§ Prompt
From the article on the atomic waste storage ruling below, please pull out the stretch from "Heinrich Sander, Lower" through "the storage project." word for word.

§ Document text
BEGIN
The Federal Administrative Court in Leipzig ruled Tuesday that a plan to store atomic waste in an abandoned iron ore mine could go ahead. Work will begin as soon as possible, although it will likely take a number of years before atomic waste is transferred to the site.

Heinrich Sander, Lower Saxony's environment minister and a member of the free-market liberal Free Democratic Party (FDP) welcomed Tuesday's ruling, which comes after decades of legal challenges.

"There's finally legal certainty and clarity," he said.

Germany's federal government signalled it plans to go ahead with the storage project.

"There's no other alternative than to implement the decision," said Environment Minister Sigmar Gabriel of the center-left Social Democratic Party (SPD).

Phasing out nuclear power

Deutschland Kernkraftwerk Biblis
Germany plans to close its nuclear power plantsImage: AP

The underground site will hold up to 303,000 cubic meters of atomic waste. Communities and farmers near the site fought for years to stop the project, questioning the long-term safety of the storage facility and fearful of a possible terrorist attack. The court dismissed those claims.

At present, Germany plans to phase out its use of nuclear power. The previous coalition of Socialist Democrats (SPD) and the Green party under former Chancellor Gerhard Schröder agreed to shut down all power plants by 2020.

But current Chancellor Angela Merkel of the conservative Christian Democratic Union (CDU) has questioned the phase-out plans. She recently challenged opponents of nuclear energy in Germany to come up with realistic solutions to the country's energy needs while paying heed to environmental issues.

"I'm saying that those who want both the nuclear phase-out and climate protection are now, naturally, called upon to provide answers," Merkel said in an interview with German radio in January.

Current storage problems

Yet regardless of the future of nuclear energy, Germany still has to find solutions for storing the high-level radioactive waste which already exists.
END
[Pixel coordinate listings]
BEGIN
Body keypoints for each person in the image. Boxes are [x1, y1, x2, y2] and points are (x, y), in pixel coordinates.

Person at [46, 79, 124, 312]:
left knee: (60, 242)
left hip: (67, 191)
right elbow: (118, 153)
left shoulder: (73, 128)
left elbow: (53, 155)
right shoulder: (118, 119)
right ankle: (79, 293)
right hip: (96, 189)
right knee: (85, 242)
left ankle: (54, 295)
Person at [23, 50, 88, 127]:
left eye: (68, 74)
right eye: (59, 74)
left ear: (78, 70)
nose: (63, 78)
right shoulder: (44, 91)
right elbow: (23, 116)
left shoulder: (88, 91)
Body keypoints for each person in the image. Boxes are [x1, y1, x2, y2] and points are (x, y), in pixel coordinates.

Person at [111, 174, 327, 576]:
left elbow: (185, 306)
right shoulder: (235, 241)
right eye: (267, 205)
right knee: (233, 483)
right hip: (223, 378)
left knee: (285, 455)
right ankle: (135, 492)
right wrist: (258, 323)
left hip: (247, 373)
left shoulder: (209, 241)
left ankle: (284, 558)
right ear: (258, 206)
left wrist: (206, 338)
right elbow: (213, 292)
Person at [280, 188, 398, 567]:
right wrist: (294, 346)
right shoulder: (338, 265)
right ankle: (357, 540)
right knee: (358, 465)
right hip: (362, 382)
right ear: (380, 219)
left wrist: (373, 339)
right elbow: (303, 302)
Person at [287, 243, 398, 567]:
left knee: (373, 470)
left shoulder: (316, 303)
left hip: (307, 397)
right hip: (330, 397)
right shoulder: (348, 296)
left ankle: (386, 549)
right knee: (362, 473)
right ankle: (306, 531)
END
BEGIN
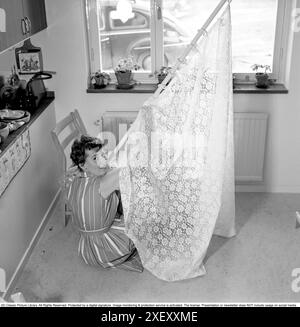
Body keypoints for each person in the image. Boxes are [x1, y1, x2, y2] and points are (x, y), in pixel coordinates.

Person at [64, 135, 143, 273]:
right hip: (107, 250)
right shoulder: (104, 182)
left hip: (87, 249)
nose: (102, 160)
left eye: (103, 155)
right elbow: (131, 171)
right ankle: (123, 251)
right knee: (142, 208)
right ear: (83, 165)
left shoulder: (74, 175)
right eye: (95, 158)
END
§ Your solution
Heinrich Sander, Lower Saxony's environment minister and a member of the free-market liberal Free Democratic Party (FDP) welcomed Tuesday's ruling, which comes after decades of legal challenges.

"There's finally legal certainty and clarity," he said.

Germany's federal government signalled it plans to go ahead with the storage project.